Nadie con dos pulgadas de sensatez lectora negaría la infinita calidad literaria de Mario Vargas Llosa; en él se destacan su capacidad para producir textos de indudable riqueza y un profundo conocimiento teórico y profesional de la literatura. Sabemos también de su apuesta, desde hace un tiempo considerable, por la defensa del liberalismo como la mejor y única opción política de la humanidad. Esto, es apenas algo lógico en un escritor que considera su acercamiento a la izquierda como un simple arrebato juvenil del que está claramente arrepentido, y que, incluso antes de la debacle del bloque socialista, se apartó de los presupuestos políticos latinoamericanos para los que la cortina de hierro no era un velo tan difícil de correr.

Sin embargo, no resultan muy cómodos algunos de los argumentos y referencias en la defensa de esta doctrina, consignados en su último libro –una suerte de autobiografía intelectual publicada a comienzos de este año– titulado La llamada de la tribu. Creo que el ruido de su trabajo no está instalado en los ensayos sobre los siete intelectuales –Adam Smith, José Ortega y Gasset, Friedrich von Hayek, Karl Popper, Isaiah Berlin, Raymond Aron y Jean François Ravel– que influenciaron su apuesta por el liberalismo, sino en la introducción del libro. Allí Vargas Llosa muestra a Margaret Thatcher y a Ronald Reagan como dos “grandes líderes sin complejos de autoridad”, que contribuyeron al desarrollo del liberalismo. De Thatcher dice que logró una revolución “hecha dentro de las más estricta legalidad”, y que antes de ella, si bien en Inglaterra se respetaban “las libertades públicas, las elecciones y la libertad de expresión”, el país de la Revolución Industrial estaba sumido en el letargo y “languidecía en una monótona mediocridad”.

Pero quizá lo que más resulta complejo y que colinda con los terrenos de la paradoja, es este argumento: “Aunque en cuestiones económicas y políticas Ronald Reagan y Margaret Thatcher tenían una inequívoca orientación liberal, en muchas cuestiones sociales y morales defendían posiciones conservadoras y hasta reaccionarias –ninguno de ellos hubiera aceptado el matrimonio homosexual, el aborto, la legalización de las drogas o la eutanasia, que a mí me parecían reformas legítimas y necesarias– y en eso, desde luego, yo discrepaba de ellos. Pero, hechas las sumas y las restas, estoy convencido de que ambos prestaron un gran servicio a la cultura de la libertad. Y, en todo caso, a mí me ayudaron a convertirme en un liberal”.

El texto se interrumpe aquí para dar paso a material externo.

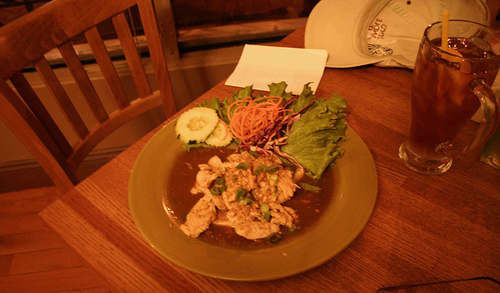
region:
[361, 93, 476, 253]
Brown table with a glass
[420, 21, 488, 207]
Glass on a table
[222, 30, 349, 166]
White paper on a table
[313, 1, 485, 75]
Hat sitting on a table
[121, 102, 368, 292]
Plate full of food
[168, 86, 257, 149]
Cucumbers on a plate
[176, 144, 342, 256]
Meat on a plate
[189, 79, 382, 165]
Salad on a plate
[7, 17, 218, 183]
Brown chair by a table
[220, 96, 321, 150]
Carrots on a salad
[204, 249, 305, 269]
this is a plate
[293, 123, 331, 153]
this is a vegetable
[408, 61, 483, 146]
this is a glass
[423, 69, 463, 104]
the has a liquid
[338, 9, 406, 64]
this is a cap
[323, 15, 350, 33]
the cap is white in color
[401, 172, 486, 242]
this is a table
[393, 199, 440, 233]
the table is brown in color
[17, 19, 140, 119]
this is a chair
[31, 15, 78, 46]
the chair is wooden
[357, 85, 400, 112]
part of a table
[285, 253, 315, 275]
edge of a plate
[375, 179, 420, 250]
part of a table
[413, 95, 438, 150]
part of a glass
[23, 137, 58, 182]
edge of a chair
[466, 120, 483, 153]
part of a handle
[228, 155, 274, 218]
part of a food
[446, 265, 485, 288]
part of a handle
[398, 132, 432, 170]
base of a glass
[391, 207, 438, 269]
part of a shade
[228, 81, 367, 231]
Green lettuce on side of plate.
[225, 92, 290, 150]
Orange food on top of lettuce.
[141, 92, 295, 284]
Food inside of greenish colored dish.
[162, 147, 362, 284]
Dish is sitting on wood table.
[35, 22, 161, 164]
Wood chair is near table.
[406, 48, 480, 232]
Brown liquid inside of clear glass.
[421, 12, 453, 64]
Glass has a straw in it.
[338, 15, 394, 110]
Hat sitting on top of table.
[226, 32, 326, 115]
White beverage napkin on table.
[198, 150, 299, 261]
Green onions on top of food.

Me atrevo a afirmar que Vargas Llosa no hubiera dicho esto a finales de los años noventa y ni siquiera a comienzos de la década siguiente. Pero del pasado se habla desde el presente y por lo regular se dice más del presente que del mismo pasado del que se pretende hablar. Estos son los tiempos que vivimos, en los que hasta un intelectual como Vargas Llosa, con toda la agudeza para analizar el panorama político mundial, se inscribe en un propagandismo fácil y una simplificación del otro, que nos recuerda los tiempos de la Guerra Fría. Defender el liberalismo y decir que te hiciste liberal por la influencia de Reagan y Thatcher, es prácticamente lo mismo que defender al socialismo inspirado en Joseph Stalin.